> TRY IT: The entries are to be given again in full. Every word must match.

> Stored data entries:
--------------------

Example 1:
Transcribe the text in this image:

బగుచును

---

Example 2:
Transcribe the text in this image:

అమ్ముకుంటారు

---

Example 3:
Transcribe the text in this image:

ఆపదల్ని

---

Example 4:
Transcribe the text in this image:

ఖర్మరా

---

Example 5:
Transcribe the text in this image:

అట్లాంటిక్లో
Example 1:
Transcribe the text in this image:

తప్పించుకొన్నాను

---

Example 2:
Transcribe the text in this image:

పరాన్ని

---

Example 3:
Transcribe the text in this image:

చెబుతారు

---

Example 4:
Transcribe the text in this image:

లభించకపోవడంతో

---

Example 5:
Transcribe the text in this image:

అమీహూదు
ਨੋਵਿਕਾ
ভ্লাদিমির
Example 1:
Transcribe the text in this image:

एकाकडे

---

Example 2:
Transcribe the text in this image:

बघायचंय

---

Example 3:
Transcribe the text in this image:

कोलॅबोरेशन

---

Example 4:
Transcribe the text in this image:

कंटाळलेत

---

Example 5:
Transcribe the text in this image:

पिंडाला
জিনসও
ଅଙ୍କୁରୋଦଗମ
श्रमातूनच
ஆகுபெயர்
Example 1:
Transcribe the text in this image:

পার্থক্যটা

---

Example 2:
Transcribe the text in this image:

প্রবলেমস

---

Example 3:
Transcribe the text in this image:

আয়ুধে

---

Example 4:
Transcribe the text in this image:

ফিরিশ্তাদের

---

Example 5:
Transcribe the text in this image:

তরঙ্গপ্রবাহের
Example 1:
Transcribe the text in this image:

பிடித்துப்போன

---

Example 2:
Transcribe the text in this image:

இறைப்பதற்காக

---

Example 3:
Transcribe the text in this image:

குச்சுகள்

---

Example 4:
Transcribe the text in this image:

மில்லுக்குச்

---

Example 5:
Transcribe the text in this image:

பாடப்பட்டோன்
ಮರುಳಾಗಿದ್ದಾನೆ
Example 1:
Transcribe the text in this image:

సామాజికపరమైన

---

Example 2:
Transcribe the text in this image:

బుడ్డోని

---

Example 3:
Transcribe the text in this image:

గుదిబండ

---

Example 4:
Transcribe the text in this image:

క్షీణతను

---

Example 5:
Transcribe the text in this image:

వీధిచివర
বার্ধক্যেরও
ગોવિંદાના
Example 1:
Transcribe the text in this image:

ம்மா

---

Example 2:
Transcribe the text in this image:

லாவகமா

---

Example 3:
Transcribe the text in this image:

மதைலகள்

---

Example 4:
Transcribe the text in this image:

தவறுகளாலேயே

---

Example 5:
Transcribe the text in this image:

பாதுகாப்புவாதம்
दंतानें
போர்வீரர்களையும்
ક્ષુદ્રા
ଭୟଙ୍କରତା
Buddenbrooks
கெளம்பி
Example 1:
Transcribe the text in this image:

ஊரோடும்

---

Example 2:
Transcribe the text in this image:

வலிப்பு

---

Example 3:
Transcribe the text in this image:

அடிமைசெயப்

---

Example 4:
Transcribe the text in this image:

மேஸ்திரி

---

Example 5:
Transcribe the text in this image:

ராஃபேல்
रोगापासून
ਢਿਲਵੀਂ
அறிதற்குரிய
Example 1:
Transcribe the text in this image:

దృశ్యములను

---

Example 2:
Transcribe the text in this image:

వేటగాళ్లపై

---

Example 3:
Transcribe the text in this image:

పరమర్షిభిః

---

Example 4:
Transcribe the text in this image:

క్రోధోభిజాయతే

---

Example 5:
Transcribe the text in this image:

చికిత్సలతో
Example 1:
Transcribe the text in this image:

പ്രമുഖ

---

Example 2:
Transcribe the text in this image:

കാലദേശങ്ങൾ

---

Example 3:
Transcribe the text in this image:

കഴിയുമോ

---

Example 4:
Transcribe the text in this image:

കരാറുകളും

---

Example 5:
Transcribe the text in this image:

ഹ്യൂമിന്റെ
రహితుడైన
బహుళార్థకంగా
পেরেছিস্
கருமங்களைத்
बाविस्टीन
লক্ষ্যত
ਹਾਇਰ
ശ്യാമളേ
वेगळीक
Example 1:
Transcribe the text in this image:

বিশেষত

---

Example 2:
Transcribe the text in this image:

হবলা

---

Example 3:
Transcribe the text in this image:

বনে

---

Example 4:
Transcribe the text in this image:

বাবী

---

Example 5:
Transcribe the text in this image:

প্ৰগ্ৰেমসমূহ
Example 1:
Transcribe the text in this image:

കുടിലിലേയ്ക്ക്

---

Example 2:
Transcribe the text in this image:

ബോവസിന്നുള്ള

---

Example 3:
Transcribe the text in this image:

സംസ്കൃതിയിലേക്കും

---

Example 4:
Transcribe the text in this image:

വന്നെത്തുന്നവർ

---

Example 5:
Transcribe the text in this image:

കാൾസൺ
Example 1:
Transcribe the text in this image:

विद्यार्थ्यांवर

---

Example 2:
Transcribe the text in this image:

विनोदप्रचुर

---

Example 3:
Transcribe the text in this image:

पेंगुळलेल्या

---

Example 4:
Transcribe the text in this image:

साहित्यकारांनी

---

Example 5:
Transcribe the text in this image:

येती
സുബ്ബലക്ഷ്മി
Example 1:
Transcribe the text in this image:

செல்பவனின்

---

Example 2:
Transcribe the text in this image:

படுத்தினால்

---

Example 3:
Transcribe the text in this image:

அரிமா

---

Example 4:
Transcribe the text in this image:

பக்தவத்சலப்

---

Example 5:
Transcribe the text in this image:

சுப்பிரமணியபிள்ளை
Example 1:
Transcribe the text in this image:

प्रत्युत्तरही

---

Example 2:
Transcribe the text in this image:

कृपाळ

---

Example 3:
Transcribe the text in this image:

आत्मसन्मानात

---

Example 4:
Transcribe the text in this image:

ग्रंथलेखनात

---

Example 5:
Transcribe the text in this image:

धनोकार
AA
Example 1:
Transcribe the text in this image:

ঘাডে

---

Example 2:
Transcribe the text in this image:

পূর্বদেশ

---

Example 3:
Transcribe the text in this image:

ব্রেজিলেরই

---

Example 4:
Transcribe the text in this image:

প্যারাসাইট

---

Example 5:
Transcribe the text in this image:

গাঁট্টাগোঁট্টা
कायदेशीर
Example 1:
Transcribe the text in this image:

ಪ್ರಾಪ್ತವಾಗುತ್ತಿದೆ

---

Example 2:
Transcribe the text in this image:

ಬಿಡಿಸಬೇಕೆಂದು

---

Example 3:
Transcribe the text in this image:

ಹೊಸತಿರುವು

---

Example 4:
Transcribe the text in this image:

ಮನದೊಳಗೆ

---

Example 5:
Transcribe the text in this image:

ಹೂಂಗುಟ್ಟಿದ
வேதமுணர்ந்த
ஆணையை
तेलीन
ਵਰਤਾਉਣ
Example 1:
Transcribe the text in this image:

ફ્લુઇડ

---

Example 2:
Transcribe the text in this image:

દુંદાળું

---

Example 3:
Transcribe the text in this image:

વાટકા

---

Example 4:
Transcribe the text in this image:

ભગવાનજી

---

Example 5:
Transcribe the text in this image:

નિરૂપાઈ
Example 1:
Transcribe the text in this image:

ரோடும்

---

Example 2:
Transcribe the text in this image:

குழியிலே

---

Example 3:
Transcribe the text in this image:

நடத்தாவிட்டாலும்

--------------------

> EXERCISE OUTPUT:
Example 1:
Transcribe the text in this image:

బగుచును

---

Example 2:
Transcribe the text in this image:

అమ్ముకుంటారు

---

Example 3:
Transcribe the text in this image:

ఆపదల్ని

---

Example 4:
Transcribe the text in this image:

ఖర్మరా

---

Example 5:
Transcribe the text in this image:

అట్లాంటిక్లో
Example 1:
Transcribe the text in this image:

తప్పించుకొన్నాను

---

Example 2:
Transcribe the text in this image:

పరాన్ని

---

Example 3:
Transcribe the text in this image:

చెబుతారు

---

Example 4:
Transcribe the text in this image:

లభించకపోవడంతో

---

Example 5:
Transcribe the text in this image:

అమీహూదు
ਨੋਵਿਕਾ
ভ্লাদিমির
Example 1:
Transcribe the text in this image:

एकाकडे

---

Example 2:
Transcribe the text in this image:

बघायचंय

---

Example 3:
Transcribe the text in this image:

कोलॅबोरेशन

---

Example 4:
Transcribe the text in this image:

कंटाळलेत

---

Example 5:
Transcribe the text in this image:

पिंडाला
জিনসও
ଅଙ୍କୁରୋଦଗମ
श्रमातूनच
ஆகுபெயர்
Example 1:
Transcribe the text in this image:

পার্থক্যটা

---

Example 2:
Transcribe the text in this image:

প্রবলেমস

---

Example 3:
Transcribe the text in this image:

আয়ুধে

---

Example 4:
Transcribe the text in this image:

ফিরিশ্তাদের

---

Example 5:
Transcribe the text in this image:

তরঙ্গপ্রবাহের
Example 1:
Transcribe the text in this image:

பிடித்துப்போன

---

Example 2:
Transcribe the text in this image:

இறைப்பதற்காக

---

Example 3:
Transcribe the text in this image:

குச்சுகள்

---

Example 4:
Transcribe the text in this image:

மில்லுக்குச்

---

Example 5:
Transcribe the text in this image:

பாடப்பட்டோன்
ಮರುಳಾಗಿದ್ದಾನೆ
Example 1:
Transcribe the text in this image:

సామాజికపరమైన

---

Example 2:
Transcribe the text in this image:

బుడ్డోని

---

Example 3:
Transcribe the text in this image:

గుదిబండ

---

Example 4:
Transcribe the text in this image:

క్షీణతను

---

Example 5:
Transcribe the text in this image:

వీధిచివర
বার্ধক্যেরও
ગોવિંદાના
Example 1:
Transcribe the text in this image:

ம்மா

---

Example 2:
Transcribe the text in this image:

லாவகமா

---

Example 3:
Transcribe the text in this image:

மதைலகள்

---

Example 4:
Transcribe the text in this image:

தவறுகளாலேயே

---

Example 5:
Transcribe the text in this image:

பாதுகாப்புவாதம்
दंतानें
போர்வீரர்களையும்
ક્ષુદ્રા
ଭୟଙ୍କରତା
Buddenbrooks
கெளம்பி
Example 1:
Transcribe the text in this image:

ஊரோடும்

---

Example 2:
Transcribe the text in this image:

வலிப்பு

---

Example 3:
Transcribe the text in this image:

அடிமைசெயப்

---

Example 4:
Transcribe the text in this image:

மேஸ்திரி

---

Example 5:
Transcribe the text in this image:

ராஃபேல்
रोगापासून
ਢਿਲਵੀਂ
அறிதற்குரிய
Example 1:
Transcribe the text in this image:

దృశ్యములను

---

Example 2:
Transcribe the text in this image:

వేటగాళ్లపై

---

Example 3:
Transcribe the text in this image:

పరమర్షిభిః

---

Example 4:
Transcribe the text in this image:

క్రోధోభిజాయతే

---

Example 5:
Transcribe the text in this image:

చికిత్సలతో
Example 1:
Transcribe the text in this image:

പ്രമുഖ

---

Example 2:
Transcribe the text in this image:

കാലദേശങ്ങൾ

---

Example 3:
Transcribe the text in this image:

കഴിയുമോ

---

Example 4:
Transcribe the text in this image:

കരാറുകളും

---

Example 5:
Transcribe the text in this image:

ഹ്യൂമിന്റെ
రహితుడైన
బహుళార్థకంగా
পেরেছিস্
கருமங்களைத்
बाविस्टीन
লক্ষ্যত
ਹਾਇਰ
ശ്യാമളേ
वेगळीक
Example 1:
Transcribe the text in this image:

বিশেষত

---

Example 2:
Transcribe the text in this image:

হবলা

---

Example 3:
Transcribe the text in this image:

বনে

---

Example 4:
Transcribe the text in this image:

বাবী

---

Example 5:
Transcribe the text in this image:

প্ৰগ্ৰেমসমূহ
Example 1:
Transcribe the text in this image:

കുടിലിലേയ്ക്ക്

---

Example 2:
Transcribe the text in this image:

ബോവസിന്നുള്ള

---

Example 3:
Transcribe the text in this image:

സംസ്കൃതിയിലേക്കും

---

Example 4:
Transcribe the text in this image:

വന്നെത്തുന്നവർ

---

Example 5:
Transcribe the text in this image:

കാൾസൺ
Example 1:
Transcribe the text in this image:

विद्यार्थ्यांवर

---

Example 2:
Transcribe the text in this image:

विनोदप्रचुर

---

Example 3:
Transcribe the text in this image:

पेंगुळलेल्या

---

Example 4:
Transcribe the text in this image:

साहित्यकारांनी

---

Example 5:
Transcribe the text in this image:

येती
സുബ്ബലക്ഷ്മി
Example 1:
Transcribe the text in this image:

செல்பவனின்

---

Example 2:
Transcribe the text in this image:

படுத்தினால்

---

Example 3:
Transcribe the text in this image:

அரிமா

---

Example 4:
Transcribe the text in this image:

பக்தவத்சலப்

---

Example 5:
Transcribe the text in this image:

சுப்பிரமணியபிள்ளை
Example 1:
Transcribe the text in this image:

प्रत्युत्तरही

---

Example 2:
Transcribe the text in this image:

कृपाळ

---

Example 3:
Transcribe the text in this image:

आत्मसन्मानात

---

Example 4:
Transcribe the text in this image:

ग्रंथलेखनात

---

Example 5:
Transcribe the text in this image:

धनोकार
AA
Example 1:
Transcribe the text in this image:

ঘাডে

---

Example 2:
Transcribe the text in this image:

পূর্বদেশ

---

Example 3:
Transcribe the text in this image:

ব্রেজিলেরই

---

Example 4:
Transcribe the text in this image:

প্যারাসাইট

---

Example 5:
Transcribe the text in this image:

গাঁট্টাগোঁট্টা
कायदेशीर
Example 1:
Transcribe the text in this image:

ಪ್ರಾಪ್ತವಾಗುತ್ತಿದೆ

---

Example 2:
Transcribe the text in this image:

ಬಿಡಿಸಬೇಕೆಂದು

---

Example 3:
Transcribe the text in this image:

ಹೊಸತಿರುವು

---

Example 4:
Transcribe the text in this image:

ಮನದೊಳಗೆ

---

Example 5:
Transcribe the text in this image:

ಹೂಂಗುಟ್ಟಿದ
வேதமுணர்ந்த
ஆணையை
तेलीन
ਵਰਤਾਉਣ
Example 1:
Transcribe the text in this image:

ફ્લુઇડ

---

Example 2:
Transcribe the text in this image:

દુંદાળું

---

Example 3:
Transcribe the text in this image:

વાટકા

---

Example 4:
Transcribe the text in this image:

ભગવાનજી

---

Example 5:
Transcribe the text in this image:

નિરૂપાઈ
Example 1:
Transcribe the text in this image:

ரோடும்

---

Example 2:
Transcribe the text in this image:

குழியிலே

---

Example 3:
Transcribe the text in this image:

நடத்தாவிட்டாலும்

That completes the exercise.